[Transcribed page contents]
--------------------------------------------------

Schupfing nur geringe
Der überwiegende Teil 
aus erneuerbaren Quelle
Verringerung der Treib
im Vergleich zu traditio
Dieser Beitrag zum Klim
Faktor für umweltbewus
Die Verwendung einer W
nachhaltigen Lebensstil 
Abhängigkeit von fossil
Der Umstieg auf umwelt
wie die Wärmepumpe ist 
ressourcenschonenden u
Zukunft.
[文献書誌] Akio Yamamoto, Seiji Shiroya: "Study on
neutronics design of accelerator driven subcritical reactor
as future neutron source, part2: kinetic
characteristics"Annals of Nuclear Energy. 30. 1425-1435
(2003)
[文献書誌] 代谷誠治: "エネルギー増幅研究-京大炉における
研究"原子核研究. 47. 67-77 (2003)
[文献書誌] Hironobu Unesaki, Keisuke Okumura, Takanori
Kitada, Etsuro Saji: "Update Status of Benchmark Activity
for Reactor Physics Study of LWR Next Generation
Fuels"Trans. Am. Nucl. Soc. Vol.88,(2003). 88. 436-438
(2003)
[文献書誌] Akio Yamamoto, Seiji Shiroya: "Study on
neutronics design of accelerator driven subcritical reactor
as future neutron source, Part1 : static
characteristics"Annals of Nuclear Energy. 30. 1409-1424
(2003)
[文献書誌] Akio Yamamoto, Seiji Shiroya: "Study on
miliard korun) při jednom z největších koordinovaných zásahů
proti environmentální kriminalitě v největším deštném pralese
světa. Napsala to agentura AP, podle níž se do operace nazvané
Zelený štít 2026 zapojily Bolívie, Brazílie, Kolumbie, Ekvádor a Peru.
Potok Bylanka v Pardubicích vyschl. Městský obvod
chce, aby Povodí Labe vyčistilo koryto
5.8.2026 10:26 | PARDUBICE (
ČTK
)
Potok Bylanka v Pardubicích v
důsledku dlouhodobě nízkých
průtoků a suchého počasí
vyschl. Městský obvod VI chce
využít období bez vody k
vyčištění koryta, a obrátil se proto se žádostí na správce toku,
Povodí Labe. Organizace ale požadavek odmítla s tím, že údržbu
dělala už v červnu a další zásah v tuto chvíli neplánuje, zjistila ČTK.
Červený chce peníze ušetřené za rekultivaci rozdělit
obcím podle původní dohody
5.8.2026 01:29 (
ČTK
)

--------------------------------------------------

• **Exercise**
After locating the line with "Abhängigkeit von fossil", please repeat it and every line after it exactly, through the end of the data above.

• **Answer space**
Abhängigkeit von fossil
Der Umstieg auf umwelt
wie die Wärmepumpe ist 
ressourcenschonenden u
Zukunft.
[文献書誌] Akio Yamamoto, Seiji Shiroya: "Study on
neutronics design of accelerator driven subcritical reactor
as future neutron source, part2: kinetic
characteristics"Annals of Nuclear Energy. 30. 1425-1435
(2003)
[文献書誌] 代谷誠治: "エネルギー増幅研究-京大炉における
研究"原子核研究. 47. 67-77 (2003)
[文献書誌] Hironobu Unesaki, Keisuke Okumura, Takanori
Kitada, Etsuro Saji: "Update Status of Benchmark Activity
for Reactor Physics Study of LWR Next Generation
Fuels"Trans. Am. Nucl. Soc. Vol.88,(2003). 88. 436-438
(2003)
[文献書誌] Akio Yamamoto, Seiji Shiroya: "Study on
neutronics design of accelerator driven subcritical reactor
as future neutron source, Part1 : static
characteristics"Annals of Nuclear Energy. 30. 1409-1424
(2003)
[文献書誌] Akio Yamamoto, Seiji Shiroya: "Study on
miliard korun) při jednom z největších koordinovaných zásahů
proti environmentální kriminalitě v největším deštném pralese
světa. Napsala to agentura AP, podle níž se do operace nazvané
Zelený štít 2026 zapojily Bolívie, Brazílie, Kolumbie, Ekvádor a Peru.
Potok Bylanka v Pardubicích vyschl. Městský obvod
chce, aby Povodí Labe vyčistilo koryto
5.8.2026 10:26 | PARDUBICE (
ČTK
)
Potok Bylanka v Pardubicích v
důsledku dlouhodobě nízkých
průtoků a suchého počasí
vyschl. Městský obvod VI chce
využít období bez vody k
vyčištění koryta, a obrátil se proto se žádostí na správce toku,
Povodí Labe. Organizace ale požadavek odmítla s tím, že údržbu
dělala už v červnu a další zásah v tuto chvíli neplánuje, zjistila ČTK.
Červený chce peníze ušetřené za rekultivaci rozdělit
obcím podle původní dohody
5.8.2026 01:29 (
ČTK
)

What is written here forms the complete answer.